Vide suo padre, giovane, forte, generoso, imbevuto di verità e giustizia. Ascoltò la sua voce calda impartire lezioni ad un piccolo Ioria che somigliava troppo a lui da piccolo. E vide sua madre, come un tempo l’aveva vista Aioros: con un sorriso da bambina che ormai non aveva più. Vide le risate, le confessioni, le promesse. Vide i baci e gli addii. Durò anni. E lui era presente.
E poi apparve un volto di fanciulla. Lui non sapeva chi era, eppure la conosceva. E lei stava chiamando il suo nome.
Poi il tempo si riavvolse e ricominciò a scorrere normalmente. I suoi occhi tornarono a vedere il presente: il luccicante oro delle vestigia sacre.
“Alexi.” Lo chiamò la voce leggermente allarmata di Ioria, mentre gli toccava un braccio.
“Cosa è successo?” Domandò confuso il ragazzo, guardando prima uno poi l’altro dei suoi accompagnatori.
“Devi dircelo tu.” Fece Milo. “Per un attimo ti sei estraniato ed abbiamo sentito…” Guardò Ioria, per avere conferma, lui annuì.
“Abbiamo avvertito il tuo cosmo.” Affermò il cavaliere di Leo.
“Solo un attimo?” Chiese Alexi, loro annuirono. “Per me è durato così tanto…”
“Vuoi dirci che cosa è successo?” L’interrogò Ioria.
“Ho visto mio padre, la sua vita…” Rispose assorto il ragazzo. “Devo andare da lei.” Aggiunse deciso, sottraendosi alla presa blanda di Leo.
“Da chi?” Chiese perplesso Milo.
“Da Atena.” Rispose sicuro Alexi, precedendoli verso l’uscita del tempio.
Ioria fece per seguirlo ma fu bloccato dalla presa di Milo sul braccio, che lo fece fermare e voltare verso il compagno d’armi.
“Non fare finta che non sia successo niente.” Gli disse Scorpio a bassa voce. “È stato inquietante.”
“È inutile stare qui a farci domande di cui non abbiamo la risposta.” Ribatté Leo, anche se la voce non gli uscì sicura come avrebbe voluto. “Solo Lady Saori può chiarire i nostri dubbi.”  

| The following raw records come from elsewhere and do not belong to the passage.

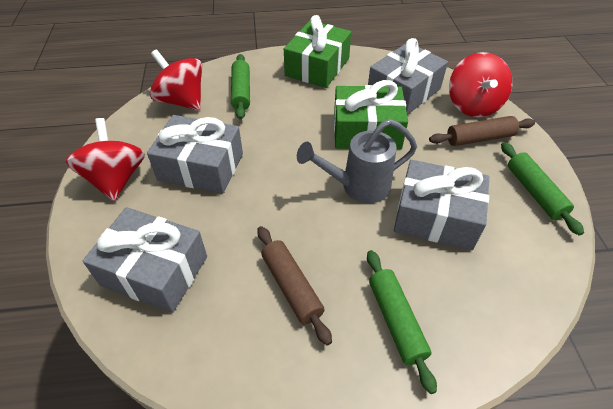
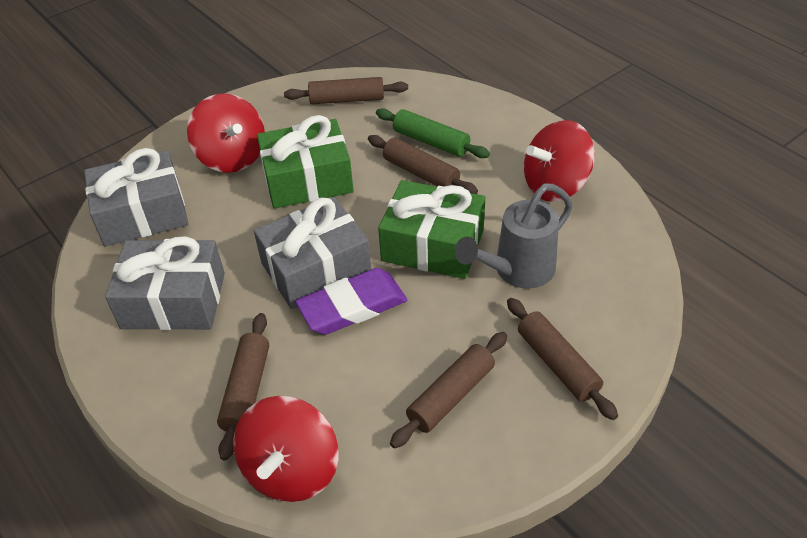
brown rolling pin: 2 -> 5
green rolling pin: 3 -> 1
grey gift: 4 -> 3
purple eraser: 0 -> 1

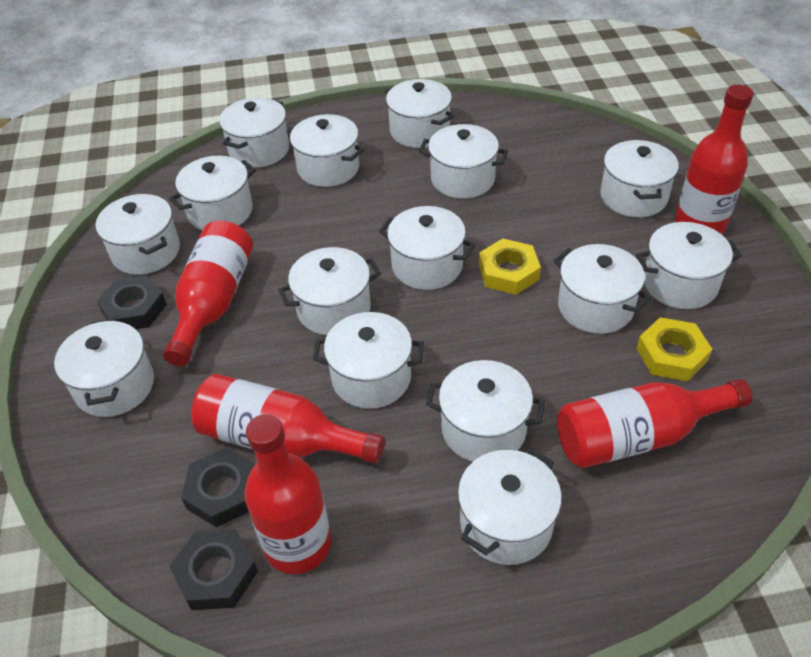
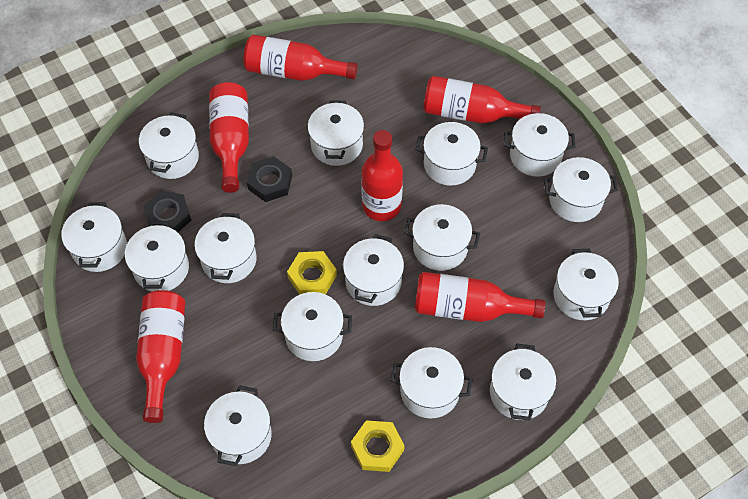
black nut: 3 -> 2
red bottle: 5 -> 6

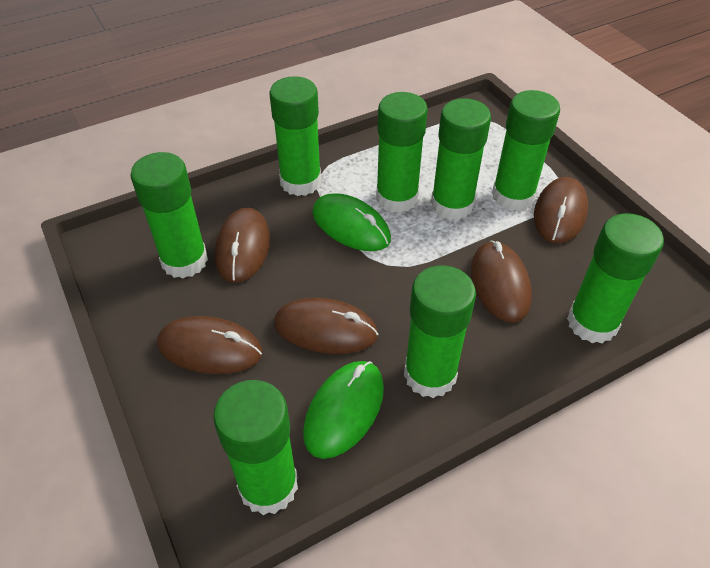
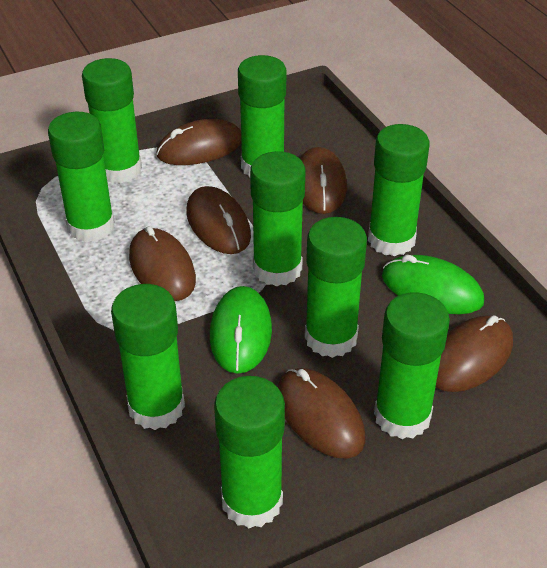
brown mouse: 5 -> 6
green glue stick: 8 -> 9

Milo, con una smorfia poco convinta, lo lasciò andare e quindi lo seguì verso l’uscita della nona casa – ancora un semplice buco nel muro. Il cavaliere, però, non poté impedirsi di continuare a pensarci, mentre osservava zio e nipote salire tranquilli verso le rovine del decimo tempio.

I dubbi, però, aumentarono solamente, nel momento in cui Alexandros incontrò Saori Kido.
Non ci furono presentazioni, né domande o risposte. Sembrò solo che il tempo si fermasse, quando si guardarono negli occhi, sotto lo sguardo incredulo dei cavalieri di bronzo e di Ioria e Milo.
“Ti stavo aspettando.” Disse la fanciulla al ragazzo, con un sorriso dolcissimo.
“Lo so.” Annuì lui.
“Finalmente sei arrivato.” Continuò la Dea, prima di aprire le braccia per lui.
Alexandros l’abbracciò delicatamente, mentre le espressioni allibite e scandalizzate dei santi di bronzo parlavano da sole.
“Mi sei mancata.” Le sussurrò Alexi. Non sapeva perché lo diceva, visto che l’incontrava per la prima volta, ma sentiva che era la verità.
“Anche tu.” Rispose Saori, carezzandogli i capelli biondi.
Ed a quel punto, nessuno seppe veramente più che cosa dire. Tranne Seiya, che protestò vibratamente per il modo irrispettoso con cui quel tipo toccava Milady.